> [WHAT YOU SHOULD DO]: Transcribe this listing exactly; omit the pictures.

> [INPUT DATA]:
▼

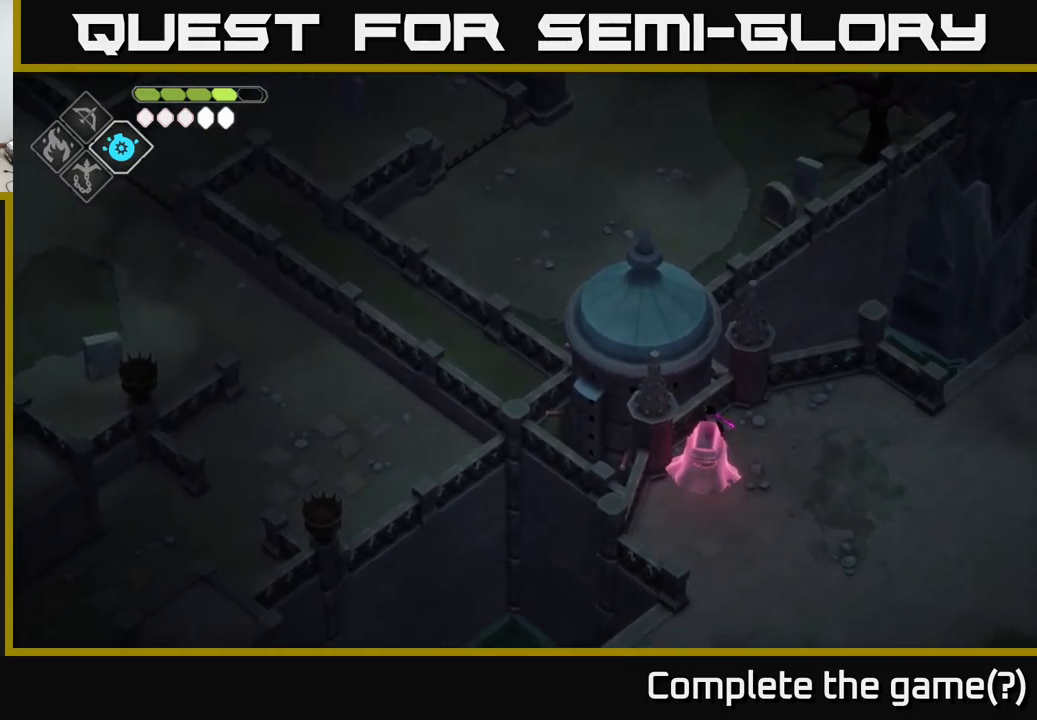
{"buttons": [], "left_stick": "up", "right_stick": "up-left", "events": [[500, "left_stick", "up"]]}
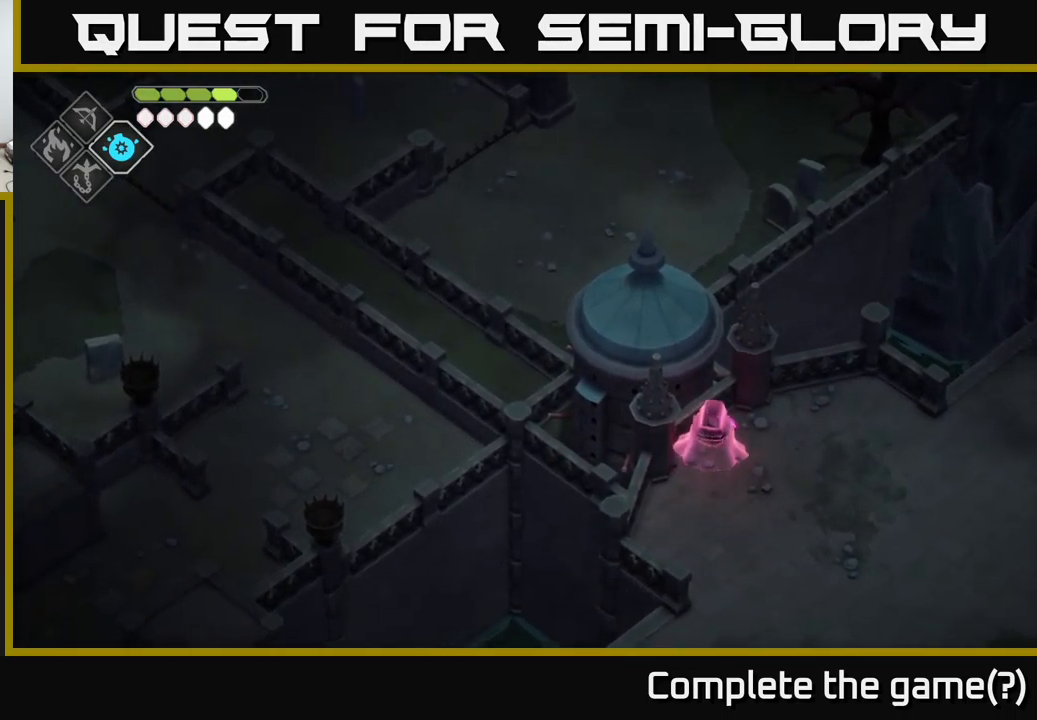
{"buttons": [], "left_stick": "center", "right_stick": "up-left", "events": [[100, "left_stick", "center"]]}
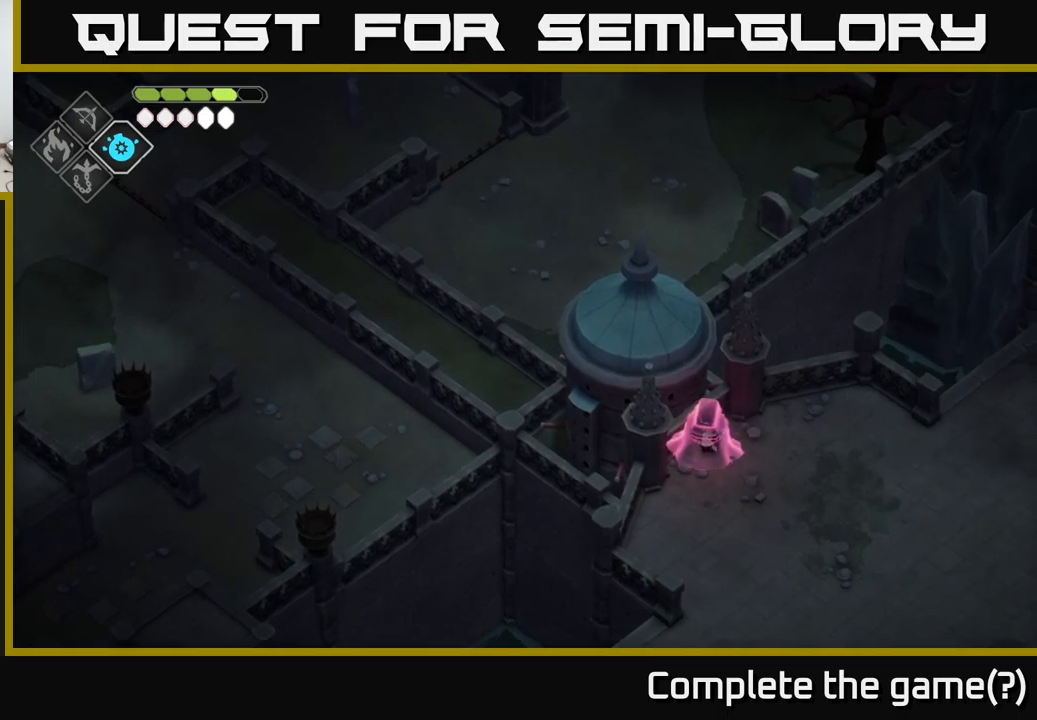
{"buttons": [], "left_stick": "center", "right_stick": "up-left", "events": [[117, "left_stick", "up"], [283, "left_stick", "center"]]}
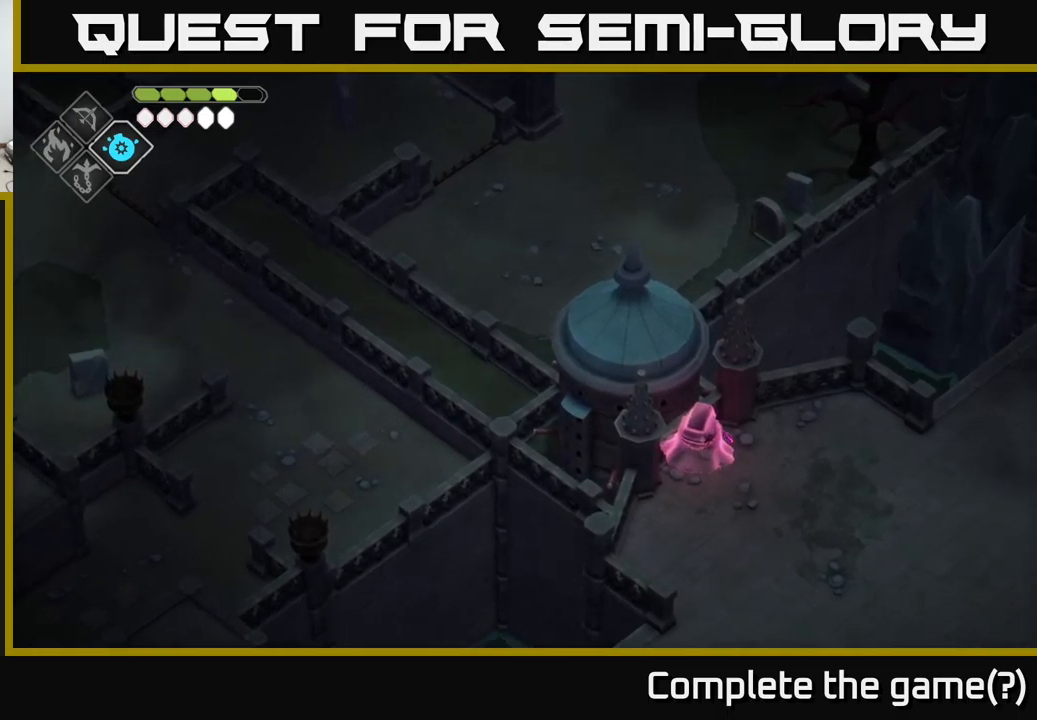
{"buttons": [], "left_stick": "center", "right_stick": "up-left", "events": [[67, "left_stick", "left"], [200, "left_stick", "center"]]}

▲

> [ANSWER SPACE]:
{"buttons": [], "left_stick": "up", "right_stick": "up-left", "events": [[500, "left_stick", "up"]]}
{"buttons": [], "left_stick": "center", "right_stick": "up-left", "events": [[100, "left_stick", "center"]]}
{"buttons": [], "left_stick": "center", "right_stick": "up-left", "events": [[117, "left_stick", "up"], [283, "left_stick", "center"]]}
{"buttons": [], "left_stick": "center", "right_stick": "up-left", "events": [[67, "left_stick", "left"], [200, "left_stick", "center"]]}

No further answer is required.